In einem anderen Workshop steht die Videokunst – das VJing – im Mittelpunkt. Dominique Zeltzer Russell führt in die Kunst des Visual Jockey (VJ) ein. Dabei geht es darum, bei Musikveranstaltungen eine Audioperformance um eine visuelle Komponente zu vervollständigen. Die VJane macht dazu Gebrauch von analog oder digital hergestellten Videoclips und Animationen, die sie mittels Fernseher oder Beamer als Visuals in Echtzeit vorführt. „Zum Vjing braucht man einen Laptop, ein Programm, das Bilder mixt und Effekte schafft, sowie eine Kamera“, erläutert Dominique Zeltzer Russell das Verfahren. Die meiste Zeit nehme dabei die Zusammenstellung eines Fundus von Bildmaterialien ein, aus dem die VJane sich bei der Performance bedient. „Ich benutze keine Bilder aus Filmen oder der Werbung. Das meiste Material habe ich über die Jahre selber gefilmt“, erklärt die junge VJane. Aber obwohl sie mittlerweile regelmäßig in Clubs für das visuelle Bildvergnügen sorgt, kann sie von dieser Ausübung dieser Kunstform noch nicht leben.
Partizipation
Neben den Workshops, zu denen sich Interessentinnen bis Ende Mai anmelden können, werden über das lange Pfingstwochenende auch diverse interaktive Infostände zu frauenspezifischen Themen unterhalten – von der Mediengestaltung über aktive Aufklärungsarbeit (Planning Familial), hin zum Kunstgewerbe. Eines von ihnen ist z.B. das Projekt „Made by d`Vitrin“, ein Projekt des Centre d’Initiative et de Gestion Régionale Remich, bei dem gebrauchte Kleider und Stoffe wiederverwertet und zu neuen modischen Kreationen kombiniert werden. Daneben gibt es Performances und eine ständige Ausstellung, wobei auch für diese die Partizipation der TeilnehmerInnen ausdrücklich erwünscht ist. Auch hier wurde auf eine Mischung von internationalen und luxemburger Künstlerinnen geachtet.
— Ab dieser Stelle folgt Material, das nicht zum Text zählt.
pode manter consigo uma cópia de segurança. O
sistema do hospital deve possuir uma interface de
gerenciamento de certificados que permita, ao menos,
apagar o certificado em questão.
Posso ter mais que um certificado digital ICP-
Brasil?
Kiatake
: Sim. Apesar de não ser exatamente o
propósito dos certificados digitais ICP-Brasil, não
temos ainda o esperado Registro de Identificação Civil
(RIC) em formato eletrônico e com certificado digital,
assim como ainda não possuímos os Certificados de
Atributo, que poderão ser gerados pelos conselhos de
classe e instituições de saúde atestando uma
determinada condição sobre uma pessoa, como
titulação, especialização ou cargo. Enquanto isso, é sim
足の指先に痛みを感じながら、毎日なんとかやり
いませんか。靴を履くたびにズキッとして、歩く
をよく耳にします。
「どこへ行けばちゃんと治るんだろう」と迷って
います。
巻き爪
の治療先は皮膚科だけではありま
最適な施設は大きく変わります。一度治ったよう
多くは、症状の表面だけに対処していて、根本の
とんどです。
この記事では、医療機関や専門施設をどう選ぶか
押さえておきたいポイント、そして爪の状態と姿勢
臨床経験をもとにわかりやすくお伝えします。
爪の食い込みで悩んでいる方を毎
Und: „Wir stellen vor allem die Künstlerinnnen aus, die uns persönlich gefallen“, erläutert Labo-
rier die recht einfache Maxime. Neben den abstrakten Malereien von Anne Lindner, den verspielten grafischen Werken von Désirée Wickler und den Kompositionen von Stéphanie Uhres sind Installationen von Grace Capper und Jo Wilton sowie die sozialkritischen Fotos von Claire Barthelemy ausgestellt.
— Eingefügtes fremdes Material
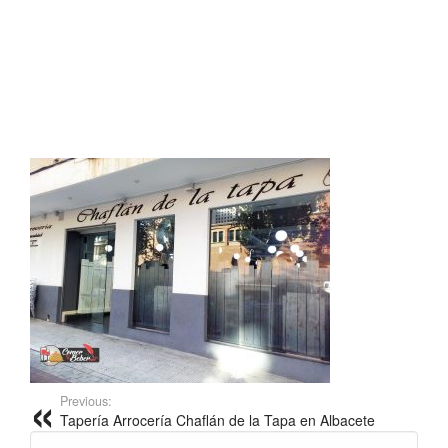
Previous:
Tapería Arrocería Chaflán de la Tapa en Albacete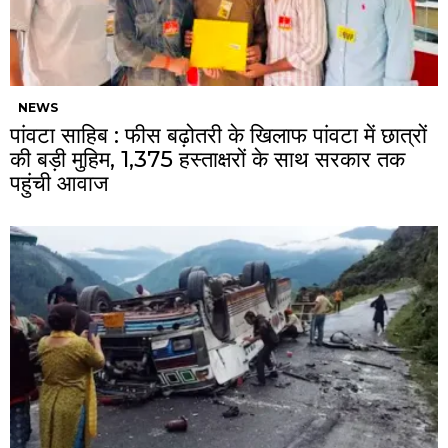
NEWS
पांवटा साहिब : फीस बढ़ोतरी के खिलाफ पांवटा में छात्रों
की बड़ी मुहिम, 1,375 हस्ताक्षरों के साथ सरकार तक
पहुंची आवाज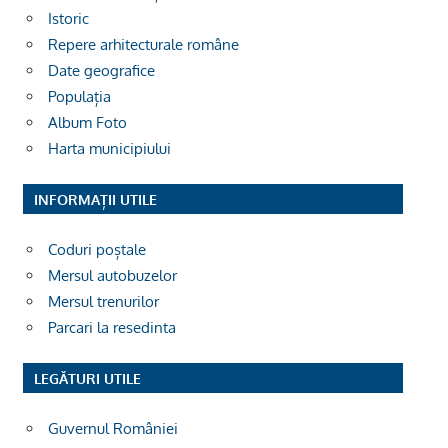
Istoric
Repere arhitecturale române
Date geografice
Populația
Album Foto
Harta municipiului
INFORMAȚII UTILE
Coduri poștale
Mersul autobuzelor
Mersul trenurilor
Parcari la resedinta
LEGĂTURI UTILE
Guvernul României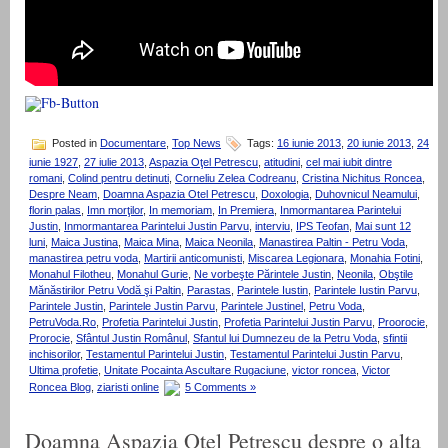
Posted in
Documentare
,
Top News
Tags:
16 iunie 2013
,
20 iunie 2013
,
24
iunie 1927
,
27 iulie 2013
,
Aspazia Oţel Petrescu
,
atitudini
,
cel mai iubit dintre
romani
,
Colind pentru detinuti
,
Corneliu Zelea Codreanu
,
Cristina Nichitus Roncea
,
Despre Neam
,
Doamna Aspazia Otel Petrescu
,
Doxologia
,
Duhovnicul Neamului
,
florin palas
,
Imn morţilor
,
In memoriam
,
In Premiera
,
Inmormantarea Parintelui
Justin
,
Inmormantarea Parintelui Justin Parvu
,
interviu
,
IPS Teofan
,
Mai sunt 12
luni
,
Maica Justina
,
Maica Mina
,
Maica Neonila
,
Manastirea Paltin - Petru Voda
,
manastirea petru voda
,
Martirii anticomunisti
,
Miscarea Legionara
,
Monahia Fotini
,
Monahul Filotheu
,
Monahul Gurie
,
Ne vorbeşte Părintele Justin
,
Neonila
,
Obştile
Mănăstirilor Petru Vodă şi Paltin
,
Parastas
,
Parintele Iustin
,
Parintele Iustin Parvu
,
Parintele Justin
,
Parintele Justin Parvu
,
Parintele Justinel
,
Petru Voda
,
PetruVoda.Ro
,
Profetia Parintelui Justin
,
Profetia Parintelui Justin Parvu
,
Proorocie
,
Prorocie
,
Sfântul Justin Românul
,
Sfantul lui Dumnezeu de la Petru Voda
,
sfintii
inchisorilor
,
Testamentul Parintelui Justin
,
Testamentul Parintelui Justin Parvu
,
Ultima profetie
,
Unitate Pocainta Ascultare Rugaciune
,
victor roncea
,
Victor
Roncea Blog
,
ziaristi online
5 Comments »
Doamna Aspazia Otel Petrescu despre o alta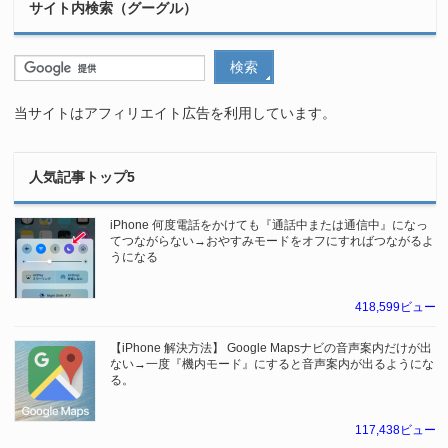
サイト内検索（グーグル）
当サイトはアフィリエイト広告を利用しています。
人気記事トップ5
iPhone 何度電話をかけても『通話中または通信中』になっ
てつながらない→おやすみモードをオフにすればつながるよ
うになる
418,599ビュー
【iPhone 解決方法】 Google Mapsナビの音声案内だけが出
ない→一度『機内モード』にすると音声案内が出るようにな
る。
117,438ビュー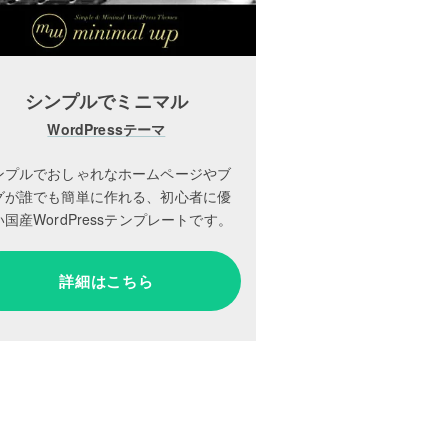
シンプルでミニマル
WordPressテーマ
ンプルでおしゃれなホームページやブ
グが誰でも簡単に作れる、初心者に優
国産WordPressテンプレートです。
詳細はこちら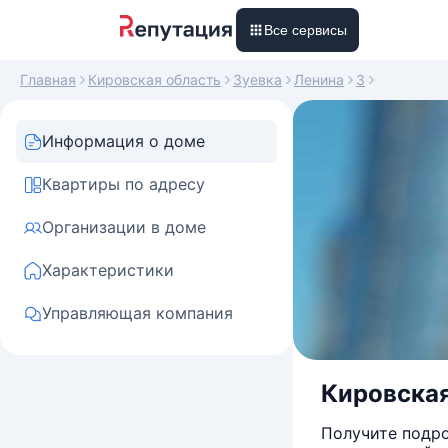
Все сервисы
Главная
Кировская область
Зуевка
Ленина
3
Информация о доме
Квартиры по адресу
Организации в доме
Характеристики
Управляющая компания
Кировская 
Получите подро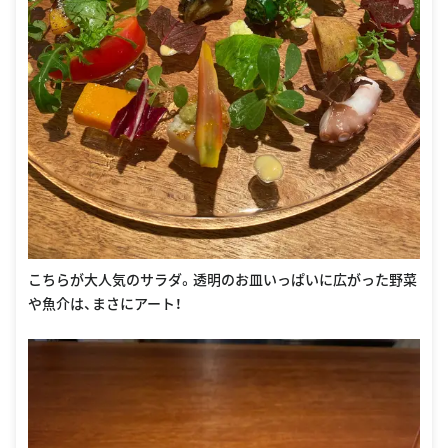
こちらが大人気のサラダ。透明のお皿いっぱいに広がった野菜
や魚介は、まさにアート！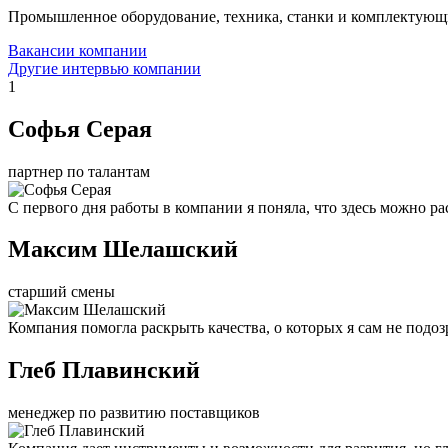
Промышленное оборудование, техника, станки и комплектующ
Вакансии компании
Другие интервью компании
1
Софья Серая
партнер по талантам
С первого дня работы в компании я поняла, что здесь можно рас
Максим Шелашский
старший смены
Компания помогла раскрыть качества, о которых я сам не подоз
Глеб Плавинский
менеджер по развитию поставщиков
Aber auch die geplanten Konzerte versprechen spannend zu werden. Auch hier wurde auf den Stilmix geachtet, um die Bandbreite weiblichen Musikschaffens zu demonstrieren. Die Besucherinnen können daher sicher sein, etwas Passendes für sich zu finden. Zu hören sind die experimentelle Frauenband „Chicks on Speed“ mit ihrem Electropunk, die Schweizer Musikerinnen „Les reines prochaines“, die in burlesker Manier ihre poetisch-politischen Texte auf der Basis von Pop, Tango, Volksmusik und Klassik vertonen, sowie die belgische Singer- und Songwriterin „Cloé du Trèfle“ mit ihren etwas melancholischen Songs.
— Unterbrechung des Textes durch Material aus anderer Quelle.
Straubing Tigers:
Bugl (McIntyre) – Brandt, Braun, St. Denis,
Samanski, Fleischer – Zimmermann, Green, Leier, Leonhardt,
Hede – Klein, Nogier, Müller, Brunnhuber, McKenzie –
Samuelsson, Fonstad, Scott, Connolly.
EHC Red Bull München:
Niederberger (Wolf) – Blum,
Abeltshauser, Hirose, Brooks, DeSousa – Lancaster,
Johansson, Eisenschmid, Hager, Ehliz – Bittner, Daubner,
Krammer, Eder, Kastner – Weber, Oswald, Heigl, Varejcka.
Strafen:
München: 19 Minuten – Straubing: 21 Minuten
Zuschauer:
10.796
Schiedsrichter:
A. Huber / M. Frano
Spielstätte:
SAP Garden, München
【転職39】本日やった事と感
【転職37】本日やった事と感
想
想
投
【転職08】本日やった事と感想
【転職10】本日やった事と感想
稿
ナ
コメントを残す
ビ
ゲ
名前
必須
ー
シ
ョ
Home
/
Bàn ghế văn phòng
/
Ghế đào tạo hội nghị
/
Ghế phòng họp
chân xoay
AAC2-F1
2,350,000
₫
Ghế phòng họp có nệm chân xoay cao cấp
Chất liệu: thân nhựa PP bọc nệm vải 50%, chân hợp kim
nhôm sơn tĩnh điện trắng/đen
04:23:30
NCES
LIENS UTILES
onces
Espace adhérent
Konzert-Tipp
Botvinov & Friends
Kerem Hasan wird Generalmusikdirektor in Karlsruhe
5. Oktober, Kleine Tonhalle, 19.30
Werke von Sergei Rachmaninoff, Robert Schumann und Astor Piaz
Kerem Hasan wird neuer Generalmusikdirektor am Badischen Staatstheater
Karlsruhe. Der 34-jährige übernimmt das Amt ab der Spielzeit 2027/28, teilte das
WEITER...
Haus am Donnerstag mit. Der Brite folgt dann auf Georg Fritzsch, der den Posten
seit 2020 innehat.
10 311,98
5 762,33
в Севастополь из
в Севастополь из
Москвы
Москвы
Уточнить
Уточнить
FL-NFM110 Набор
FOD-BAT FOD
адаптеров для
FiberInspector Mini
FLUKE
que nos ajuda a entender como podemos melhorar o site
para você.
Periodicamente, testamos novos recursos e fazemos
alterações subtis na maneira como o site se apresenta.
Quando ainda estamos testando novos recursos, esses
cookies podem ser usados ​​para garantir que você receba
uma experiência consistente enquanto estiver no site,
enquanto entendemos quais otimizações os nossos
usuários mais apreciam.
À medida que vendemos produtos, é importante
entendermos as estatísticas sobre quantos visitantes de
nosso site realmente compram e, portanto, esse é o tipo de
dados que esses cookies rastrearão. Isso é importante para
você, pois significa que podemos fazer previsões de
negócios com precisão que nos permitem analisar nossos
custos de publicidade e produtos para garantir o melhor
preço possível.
Was schließlich die Jungs angeht, so gibt es für sie keinen Grund, melancholisch zu werden. Zwar richtet sich das Ladyfest in erster Linie an Frauen, und die Workshops sind ausschließlich ihnen vorbehalten, doch können Männer an den Konzerten teilnehmen und die Ausstellungen besuchen. „Das Fest ist offen für jeden“, so die Organisatorin Sandra Laborier.
Zu wünschen wäre es den engagierten und energischen Organisatorinnen, dass das Ladyfest „Can some girl plug me in“ viel Anklang findet und neue Netzwerke sich bilden. Denn: The riot is not quiet.